Looking at the distribution of holding addresses, the top 20 addresses account for 94% of the holdings, with the top two addresses owned by the official team and not yet in circulation, accounting for 62%. Excluding these two parts, the remaining addresses hold 32% of the tokens, with Alameda holding 9.42% and individual whale addresses holding only 0.6% of the tokens, indicating that whales hold relatively few chips.

Alameda’s co-CEO Sam Trabucco recently posted on social media that Alameda Research participated in the public issuance of the cross-chain bridge project Stargate on March 18 and purchased all the shares of STG (100 million coins, which is 10% of the protocol mentioned above). However, Sam Trabucco stated that Alameda will not sell STG within 3 years and will make long-term investments in the project and team. At the same time, Alameda will not intervene in the project’s governance and will give up its voting rights for aSTG in order to distribute voting rights more equally among early community members. Currently, 9.42% has been released.

2. Radiant Capital

Radiant is a cross-chain DeFi lending protocol that implements full-chain leverage lending and composability by using LayerZero as the cross-chain infrastructure.

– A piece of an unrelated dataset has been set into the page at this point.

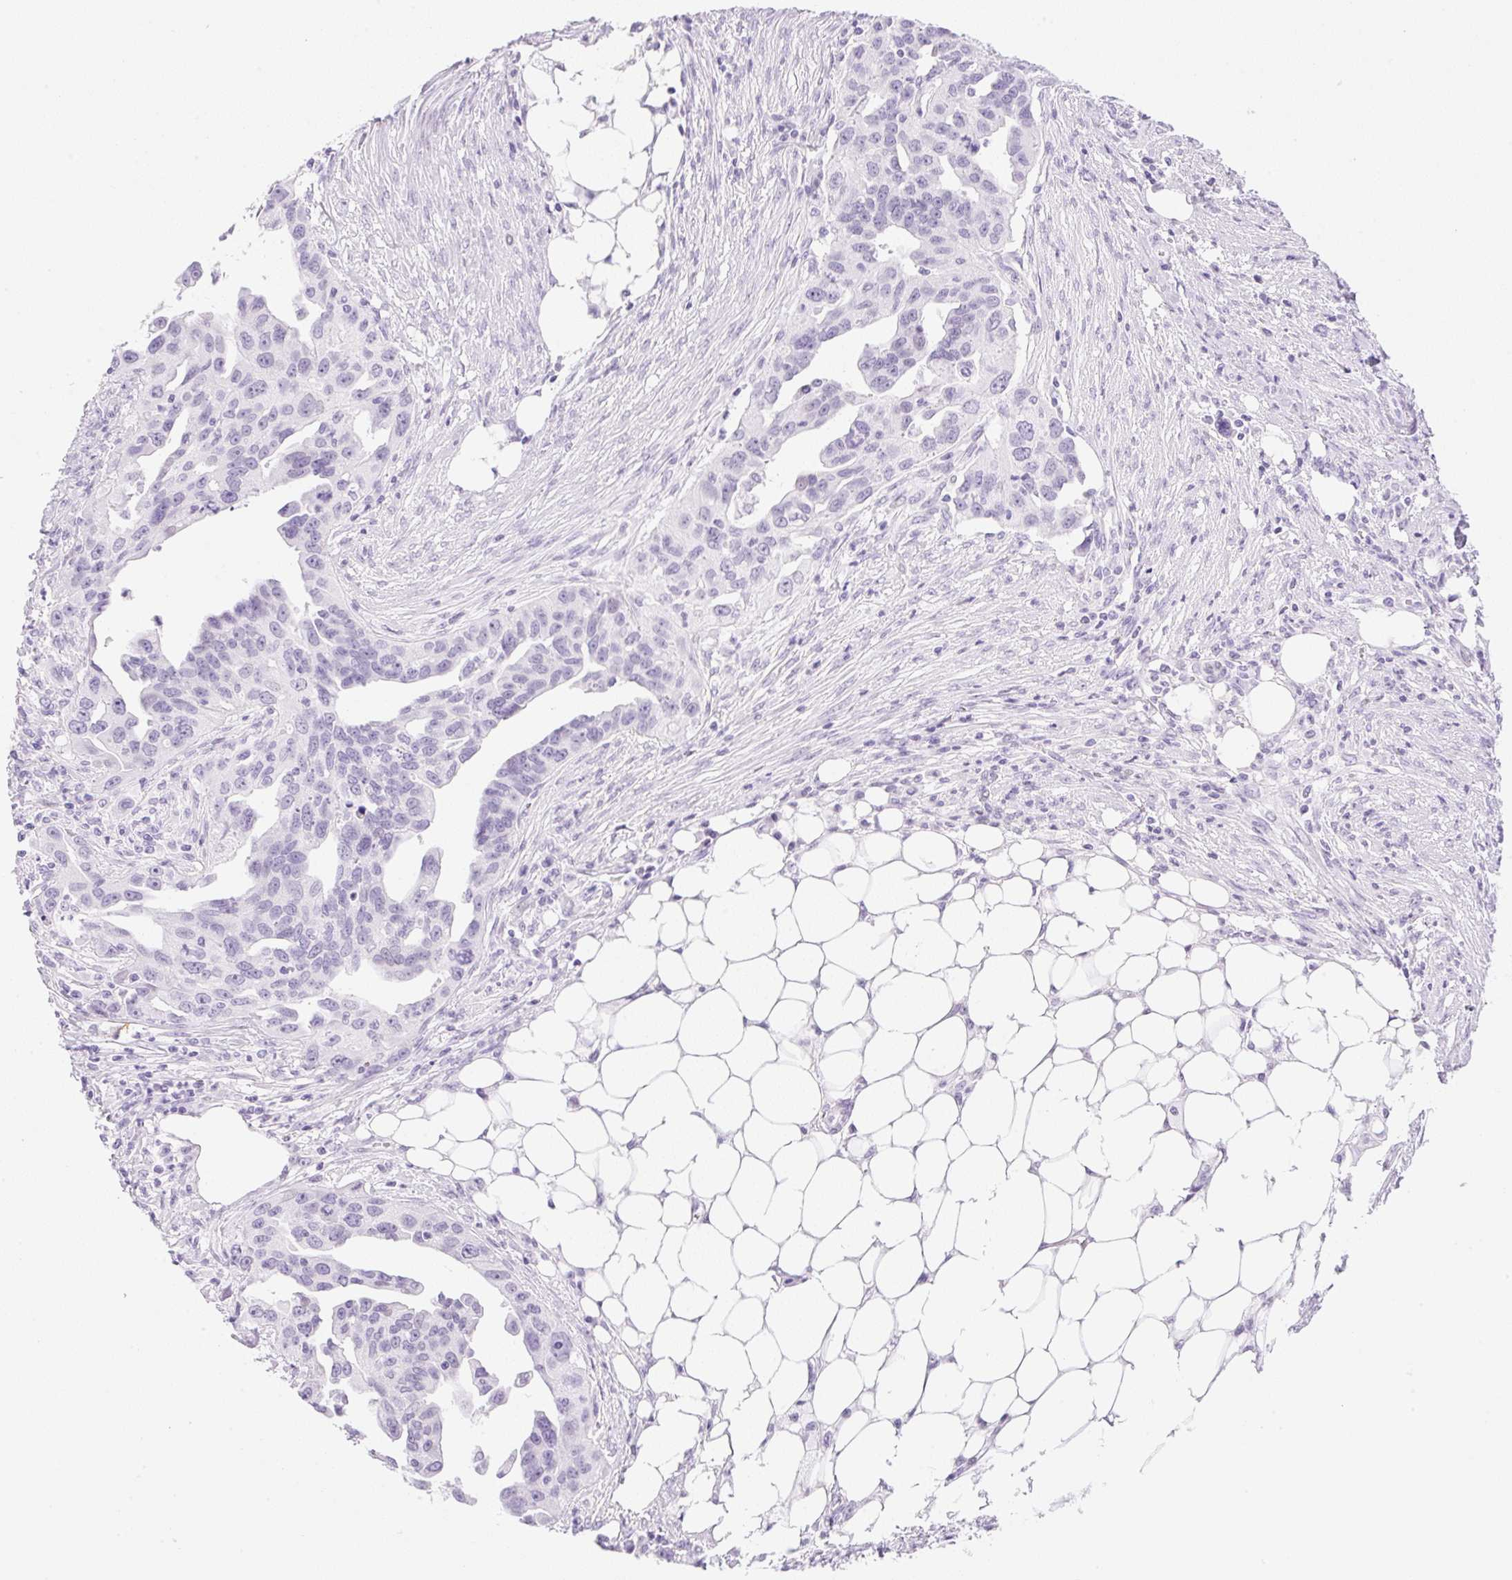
{"staining": {"intensity": "negative", "quantity": "none", "location": "none"}, "tissue": "ovarian cancer", "cell_type": "Tumor cells", "image_type": "cancer", "snomed": [{"axis": "morphology", "description": "Carcinoma, endometroid"}, {"axis": "morphology", "description": "Cystadenocarcinoma, serous, NOS"}, {"axis": "topography", "description": "Ovary"}], "caption": "Immunohistochemistry photomicrograph of serous cystadenocarcinoma (ovarian) stained for a protein (brown), which demonstrates no positivity in tumor cells. (Brightfield microscopy of DAB IHC at high magnification).", "gene": "SPRR4", "patient": {"sex": "female", "age": 45}}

This allows users to obtain leverage in the DeFi protocols it supports and simplifies cross-chain lending operations for assets between different chains.

Radiant operates similar to current lending protocols like Aave and Compound, with the difference being that it aims to be a full-chain lending protocol. This means that users can deposit collateral on Chain A and borrow on Chain B. However, when users need to use cross-chain lending services, they need to first deposit a certain amount of assets on the supported chain and become a dynamic liquidity provider (dLP) before being able to borrow the desired assets on the target chain.

Radiant has already been deployed on Arbitrum and BSC chains, with a TVL of $220 million, ranking relatively high among lending protocols and capturing a certain market share. It is the leading lending protocol on Arbitrum.

Protocol Revenue

In Radiant, protocol revenue = fees paid for borrowing – interest earned on deposits (supply-side fees). Since February this year, the fees earned by the protocol have stabilized at around $2 million, with monthly revenue reaching around $1 million.

Source: Token Terminal

Economic Model

The total supply of RDNT tokens is 1 billion, with a circulating supply of 300 million. The main purpose of the token is governance and liquidity incentives.

According to Token Unlock data, the portion allocated to 2 Pool liquidity providers, Treasury, and the Radiant DAO reserve has been fully unlocked. The portions allocated to the team, core contributors, and borrowers’ incentives are still unlocking, with 4.85 RDNT released per second for borrowers. At this rate, nearly 210,000 coins will be released per month.

Looking at the token holding distribution, the top 20 token addresses account for 92.3% of the total, with the official contract address ranking first and still having 23.4% undistributed. Tokens distributed in DEX account for 27.6%, while the top 20 addresses of large holders account for only 3.8% of the total.


The Radiant official team has disclosed a simplified roadmap in its document, with the current version at 2.0 stage. The primary task is to deploy Radiant cross-chain and increase the scale of collateral within the application. In the V3 version, they plan to eliminate dependence on the third-party cross-chain bridge Stargate and fully integrate LayerZero. The V4 version plans to fully realize full-chain liquidity lending.


Multi-chain is the development trend of blockchain, and cross-chain interoperability protocols are key components of blockchain communication, with broad development prospects. LayerZero is still in the early stages of development, with few native projects that can participate. It has the support of numerous well-known investment institutions and abundant industry resources, and its coin issuance expectations are attracting attention from the entire crypto market.